Kim Cooper of the estimable 1947Project has started an organization, with her peers, to speak up for the borrowers among us, people for whom the public library is a necessary institution. And just in time for National Library week, which started on Sunday.
Yesterday Cooper announced the launch of a new website devoted to challenging the new $1 borrow fee planned for July and other measures:
I am part of a grassroots collective of passionate library users who are deeply disturbed by the proposed $1-per-book inter-branch loan fee that will be charged beginning July 1st.
We have launched a website to raise awareness of this issue and the fact that there is a virtual moratorium on the Library buying new books and periodicals.

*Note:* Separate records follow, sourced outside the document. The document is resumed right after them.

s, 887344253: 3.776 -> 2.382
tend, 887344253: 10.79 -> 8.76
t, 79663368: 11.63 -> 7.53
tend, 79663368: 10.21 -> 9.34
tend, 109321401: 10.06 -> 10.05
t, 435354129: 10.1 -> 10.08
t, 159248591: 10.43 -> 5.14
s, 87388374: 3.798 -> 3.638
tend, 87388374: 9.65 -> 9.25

We believe that if the people who use the Library make their feelings known to the Mayor, Library Commissioners and City Librarian that an alternate solution will be found, one which will generate more money for the Library without putting the burden for fundraising on the people who can least afford it.

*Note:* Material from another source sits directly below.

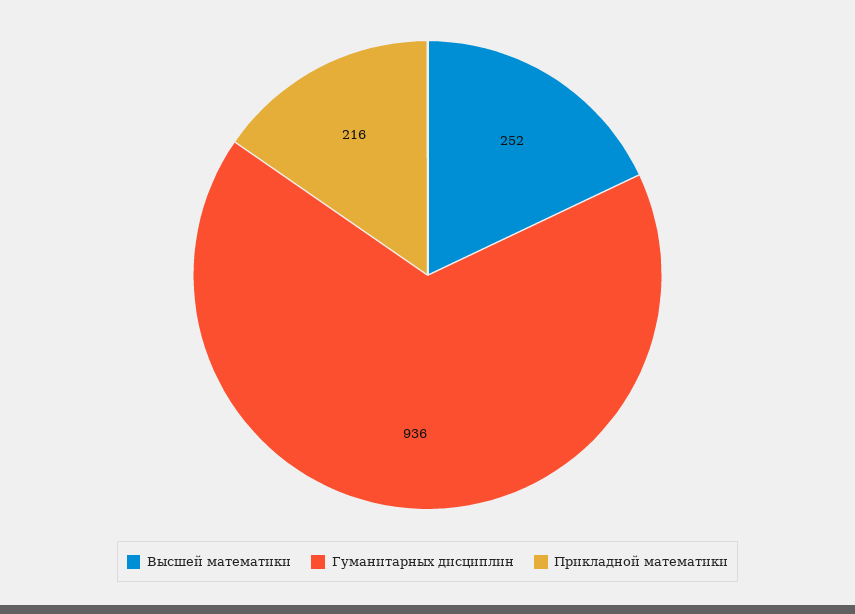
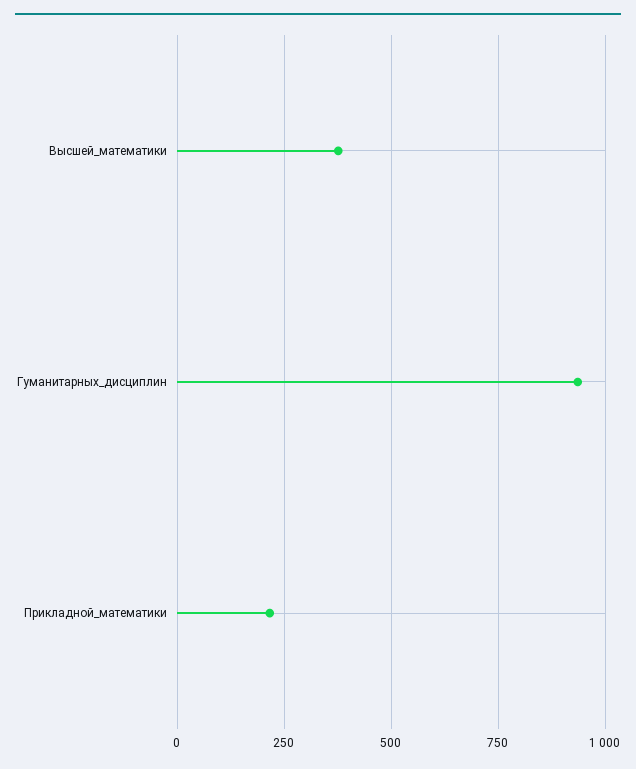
Высшей математики: 252 -> 375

Anna Sklar, who wrote to Chicken Corner that she once led a Librarians' Guild fight against book-budget cuts, had some insight:
[The] decision to charge for holds and stop buying books is appalling. Many years ago I led a Librarians Guild successful effort to halt Library Commission plan to cut book budget. The current draconian decision must have come from council and mayor who control the budget.
Surely we should immediately start a campaign to petition mayor and council to halt library decision. If the environmentalists can halt sewage pollution, readers can [save the libraries].
Many big money organizations found the funds to build the new library as well as many of the branches. Buildings without books are bodies without souls. With all the branch Friends of the Library (with at least 69 branches) and Friends of the Central Library, I say it's time to get organized.
Unless, that is, we want our librarians to end up dumpster-diving for books at the branches with lower-income users, the library computers used as patrons' ordering stations for Amazon.
It's not just books the library can't buy but educational tools of all sorts. The following was posted by Rosie Betanzos on a neighborhood list yesterday:
Edendale Library’s Young Adult librarian requests donations of board games, card games or any other similar items. She is building a collection for the Summer Teen program. When you do your spring cleaning this year, please check your closests and gather the unused games for the library. Drop them off to the reference desk and say they are for Shellie’s teen program.
Recently, Rosie pointed out that library allocations are tied to the numbers of books checked out (though late fees go to the city general fund, not the library), much the way public schools get money based on kids' attendance. I never knew that. I always felt a little guilty when I took out more books than I would have time to read. No more.